WHAT IS BEING ASKED: Write out the lines below word for word, starting with the line that contains "pose: elev=338.2 azim=243.6" and continuing through the last line. Leave the pictures out of your answer.
◇ ◇ ◇ ◇
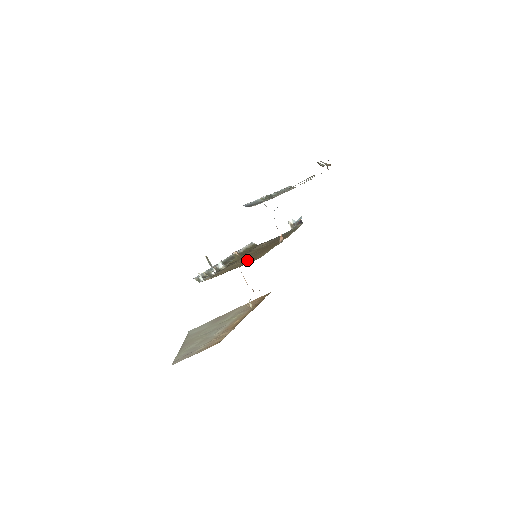
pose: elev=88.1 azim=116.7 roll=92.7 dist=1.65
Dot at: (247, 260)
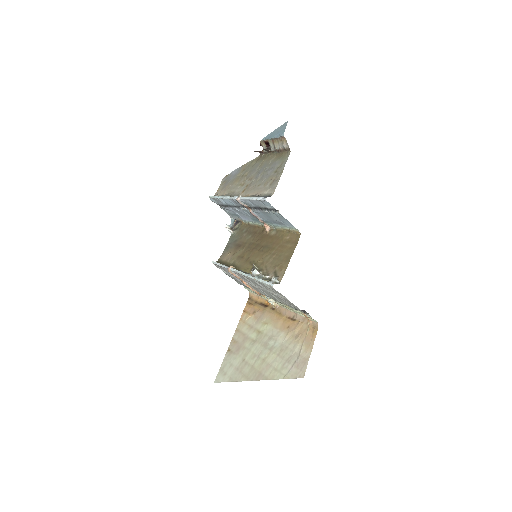
Dot at: (277, 251)
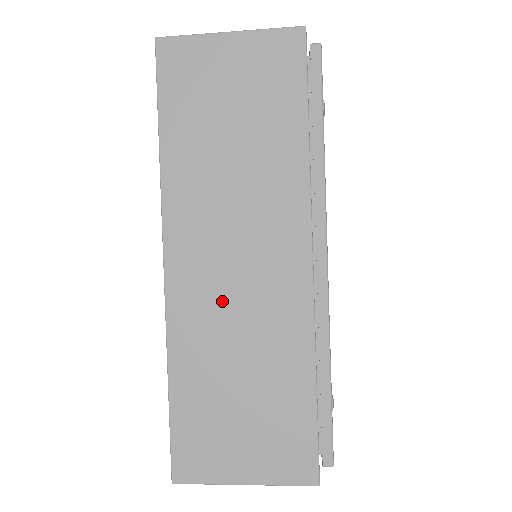
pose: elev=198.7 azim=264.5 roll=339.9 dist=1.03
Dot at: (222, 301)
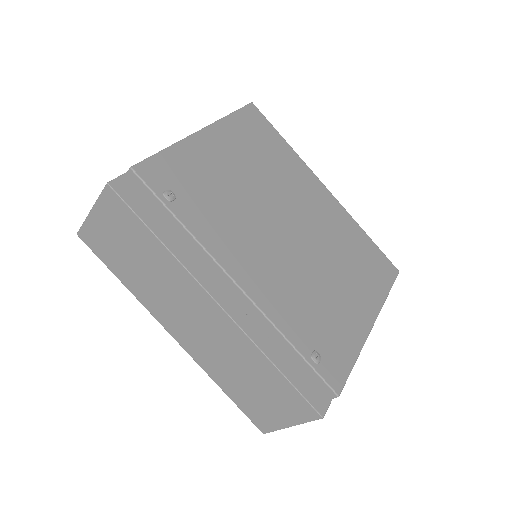
Dot at: (205, 344)
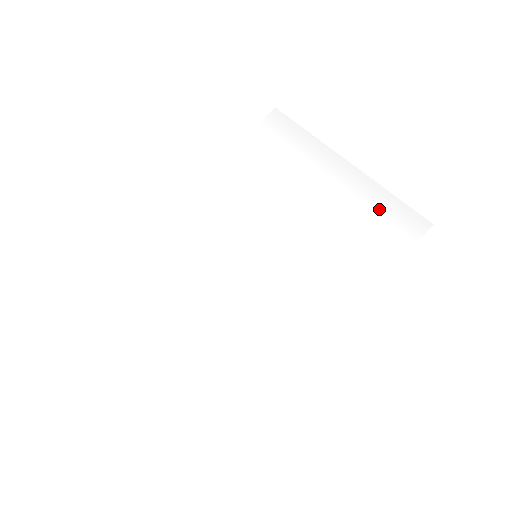
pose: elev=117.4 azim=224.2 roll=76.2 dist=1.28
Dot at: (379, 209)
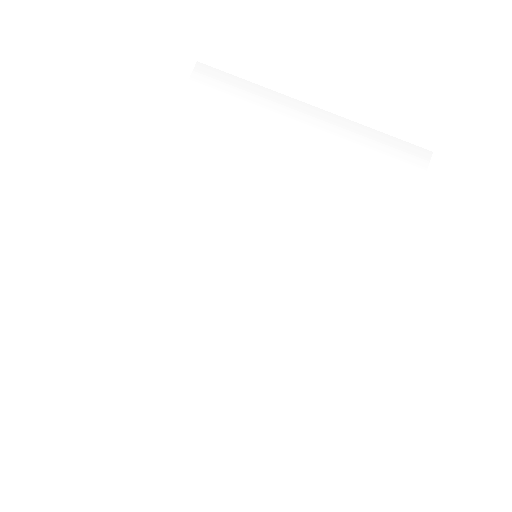
Dot at: (371, 153)
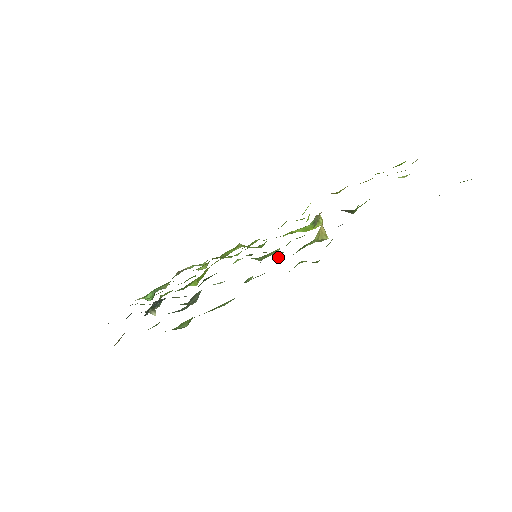
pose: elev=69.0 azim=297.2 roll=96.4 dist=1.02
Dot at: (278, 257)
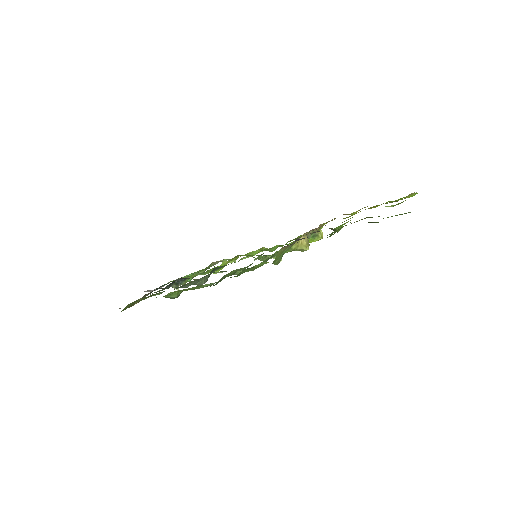
Dot at: occluded
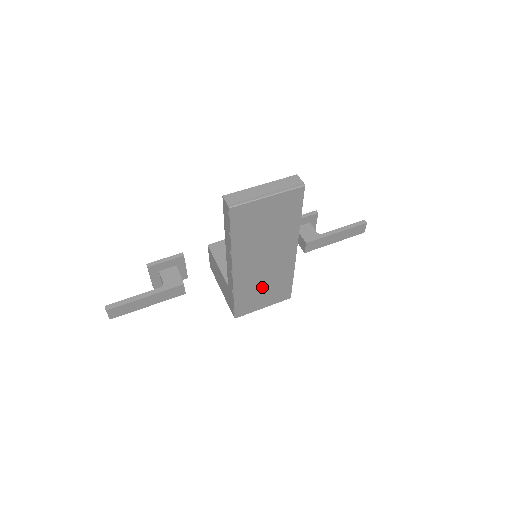
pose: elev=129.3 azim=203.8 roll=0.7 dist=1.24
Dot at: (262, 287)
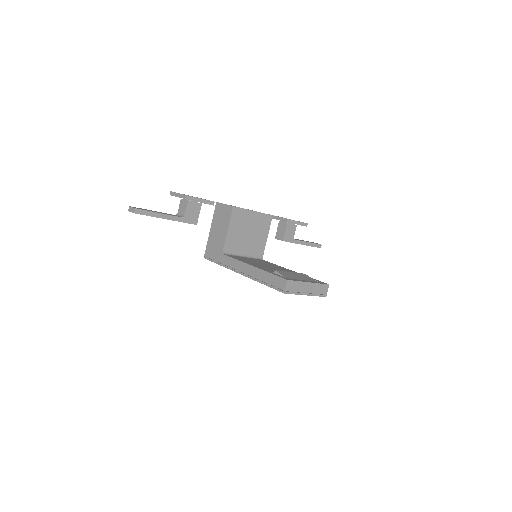
Dot at: occluded
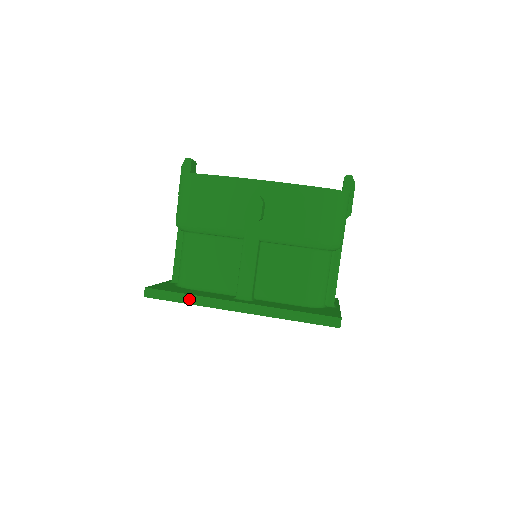
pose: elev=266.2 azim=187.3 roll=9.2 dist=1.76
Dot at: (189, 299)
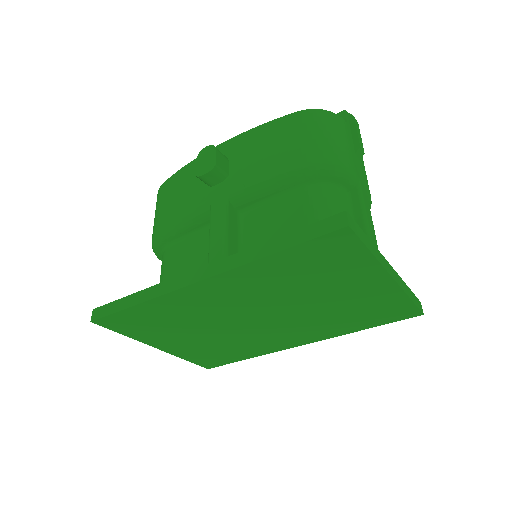
Dot at: (139, 297)
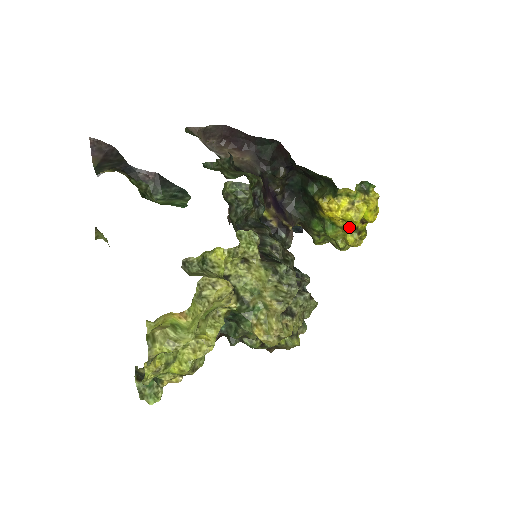
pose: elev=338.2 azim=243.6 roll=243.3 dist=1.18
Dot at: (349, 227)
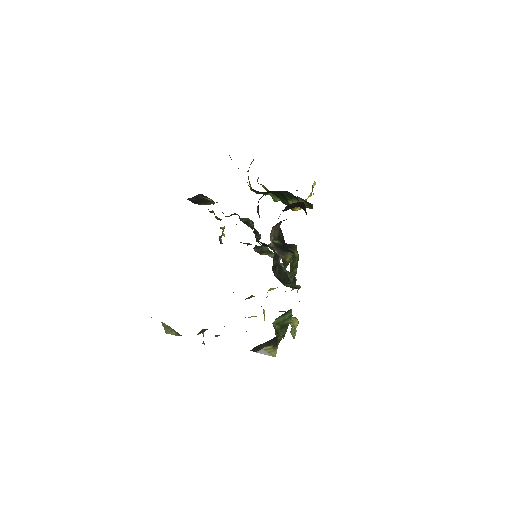
Dot at: occluded
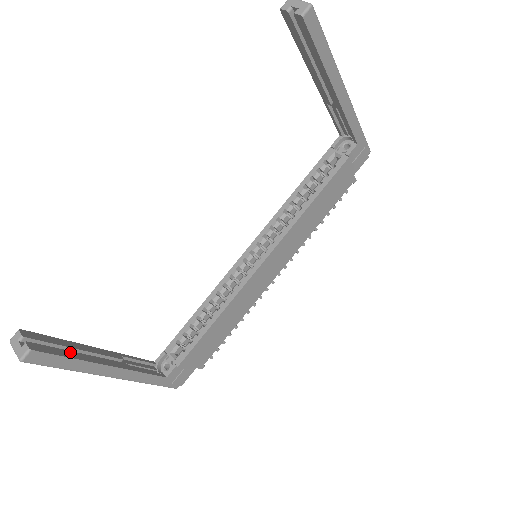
◇ ◇ ◇ ◇
FULL OUTPUT:
pose: elev=338.2 azim=243.6 roll=243.3 dist=1.18
Dot at: (349, 227)
Dot at: occluded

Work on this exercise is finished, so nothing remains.